US Markets soar in early trade


US stocks soared Tuesday as investors gained confidence that global banks were coming clean about the full extent of multibillion dollar losses tied to America's housing market downturn.

Wall Street shares gained after Swiss banking giant UBS divulged further hefty losses of 19 billion dollars on mortgage investments tied to subprime US home loans granted to Americans with poor credit.

The Dow Jones Industrial Average rallied 274.55 points (2.24 percent) at 12,537.44 at 1458 GMT after posting modest gains a day earlier.

The other major stock barometers also jumped higher as the tech-laden Nasdaq tech-heavy composite index surged 53.12 points (2.33 percent) to 2,332.22 while the Standard & Poor's 500 index gained 29.74 points (2.25 percent) to 1,352.44.

UBS' writedown of ailing mortgage investments comes after it wrote off 18.4 billion dollars last year, but the Swiss bank said it was moving to raise fresh capital as it ousted its embattled chairman, Marcel Ospel.

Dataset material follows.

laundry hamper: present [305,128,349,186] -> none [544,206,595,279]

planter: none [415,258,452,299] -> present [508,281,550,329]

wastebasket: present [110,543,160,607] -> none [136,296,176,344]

The US banking and finance industry is also reeling from the ongoing housing slump which has sparked a related credit crunch.

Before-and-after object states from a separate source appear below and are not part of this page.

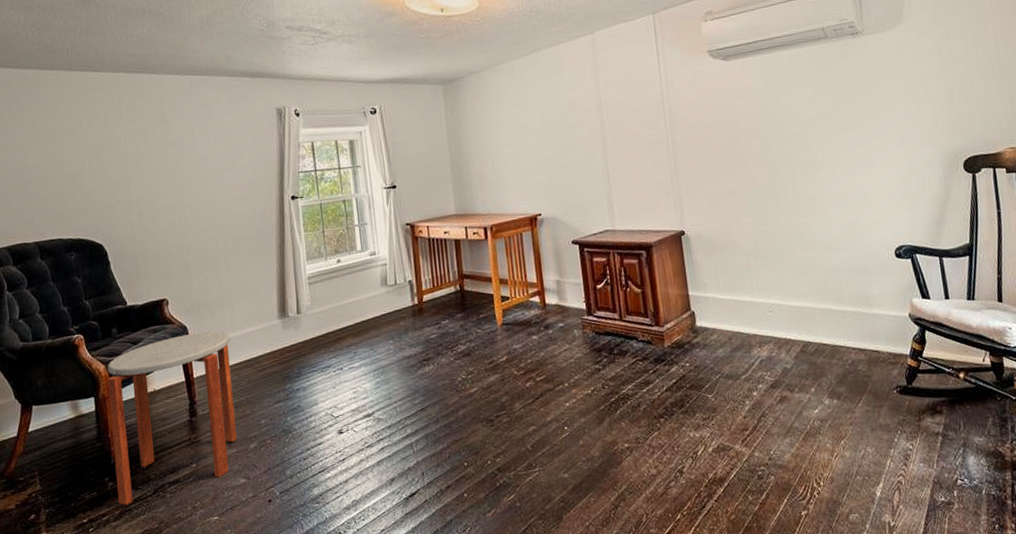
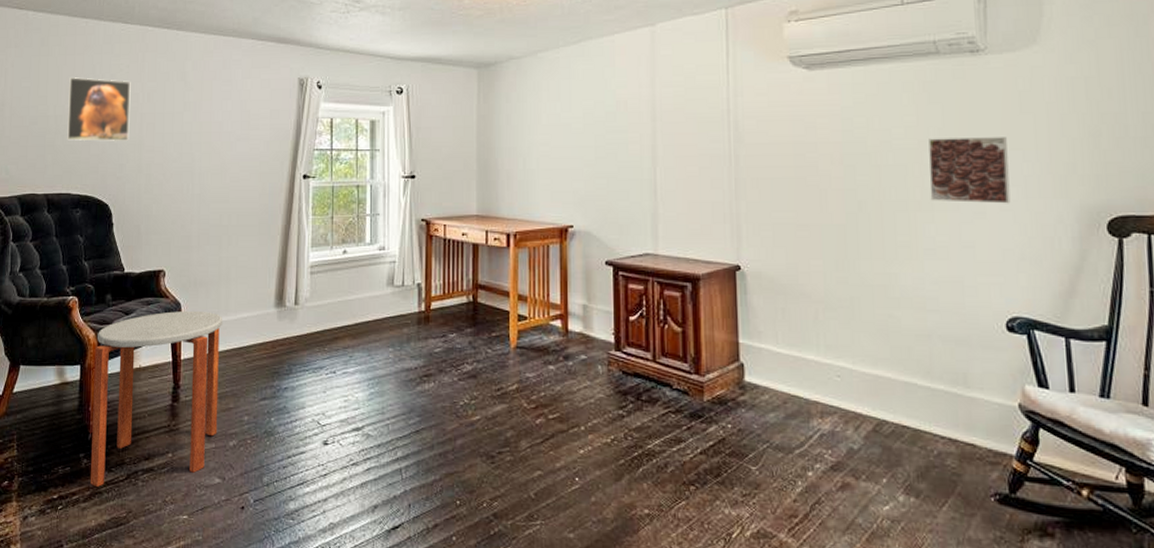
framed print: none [46,126,116,189] -> present [67,77,131,142]
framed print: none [825,102,891,160] -> present [929,137,1011,204]

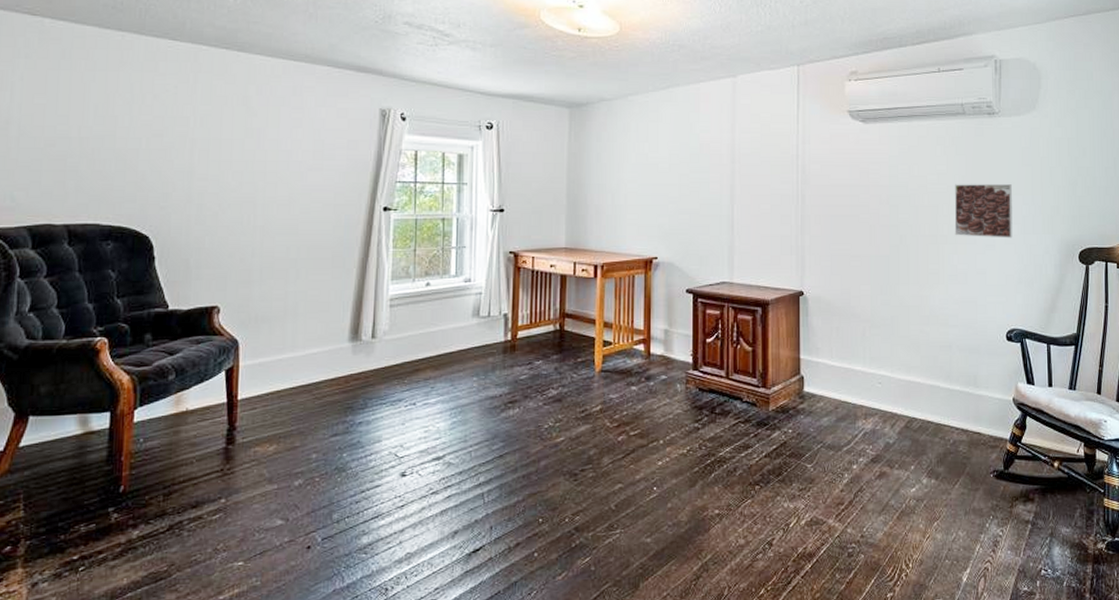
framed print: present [67,77,131,142] -> none [95,96,180,169]
side table: present [91,310,222,487] -> none [122,348,288,542]

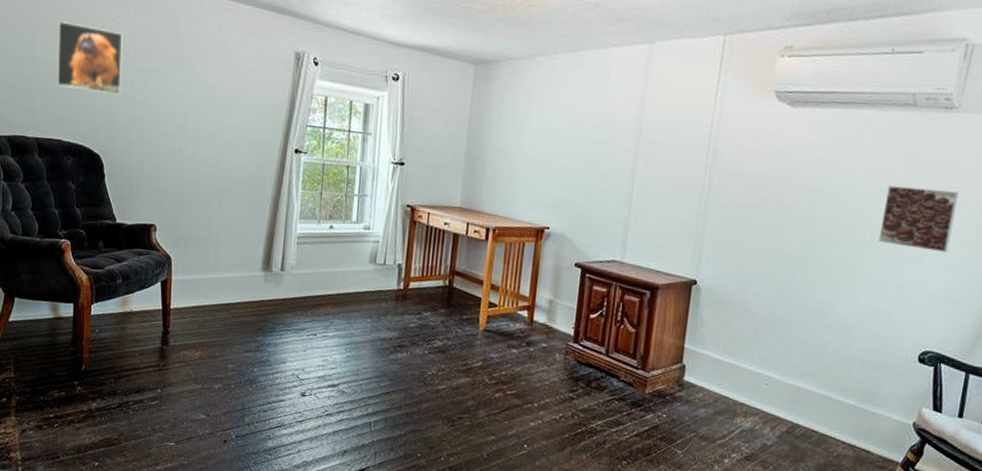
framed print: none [95,96,180,169] -> present [57,21,123,94]

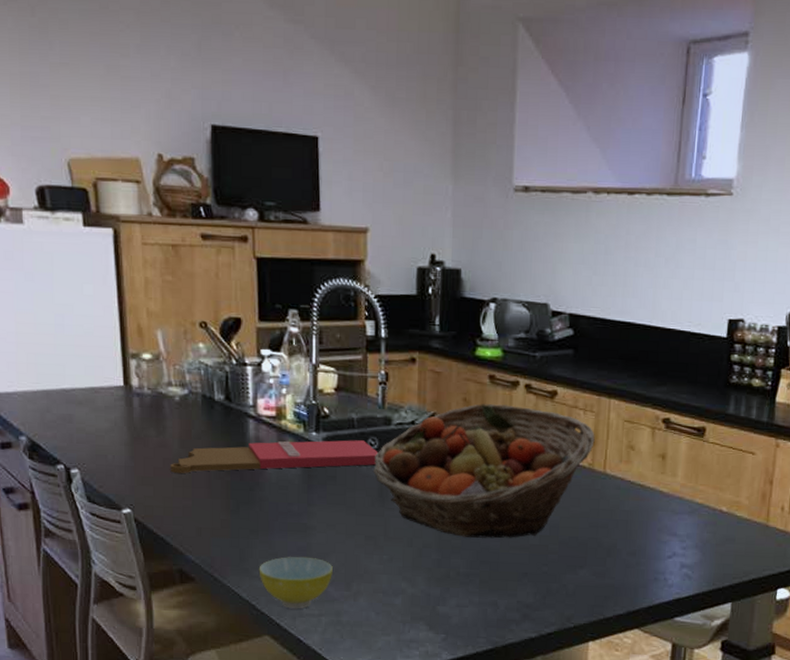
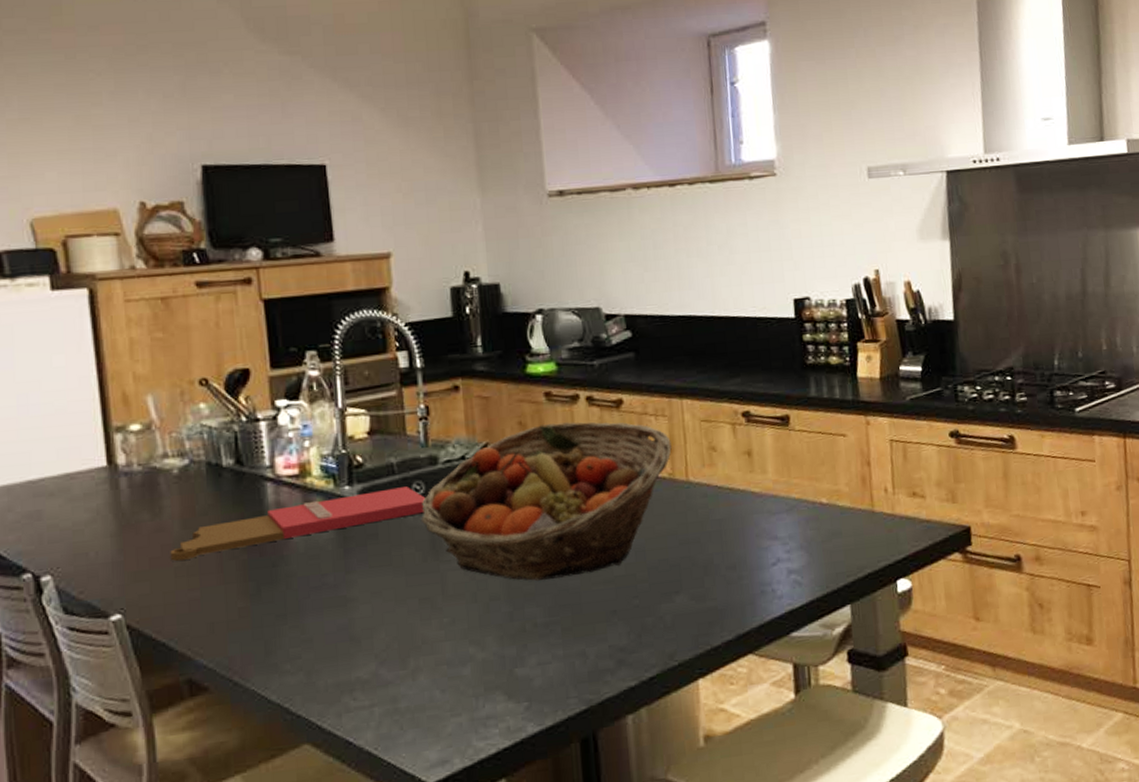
bowl: present [258,556,333,609] -> none [290,635,383,705]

US investment bank Lehman Brothers said Tuesday it had raised fresh capital of four billion dollars in a special share offering to help bolster its finances which have been squeezed by the credit crunch sweeping Wall Street.

"The significant oversubscription for this deal demonstrates the confidence that investors have in Lehman Brothers," Lehman's chief financial officer, Erin Callan, said of the bank's special share offering.

Bank executives said they had increased the number of special shares offered to four million because of heightened demand from investors seeking to snap up the shares.

Lehman's shares rocketed 10.8 per cent to 41.64 dollars in the wake of its announcement about the special share offering.

"The equity markets continue to be hit almost daily with some new worry over the subprime fallout and its impact on the housing industry and the economy in general," said John Wilson, a co-director of equity strategy at Morgan Keegan.

"The market appears to be looking through the trough, though, if the behavior of the housing and transportation stocks is any indicator," the market analyst said.

Although the housing downtown is showing scant signs of stabilizing and many economists believe the economy has fallen into a recession, some investors are hopeful that the worst may soon be over particularly as the Federal Reserve has slashed interest rates in recent months.

Such rate cuts, under more settled economic times, would be expected to spur economic growth.

Other banking shares also surged as hopes mounted that the industry was beginning to put its mortgage losses behind it.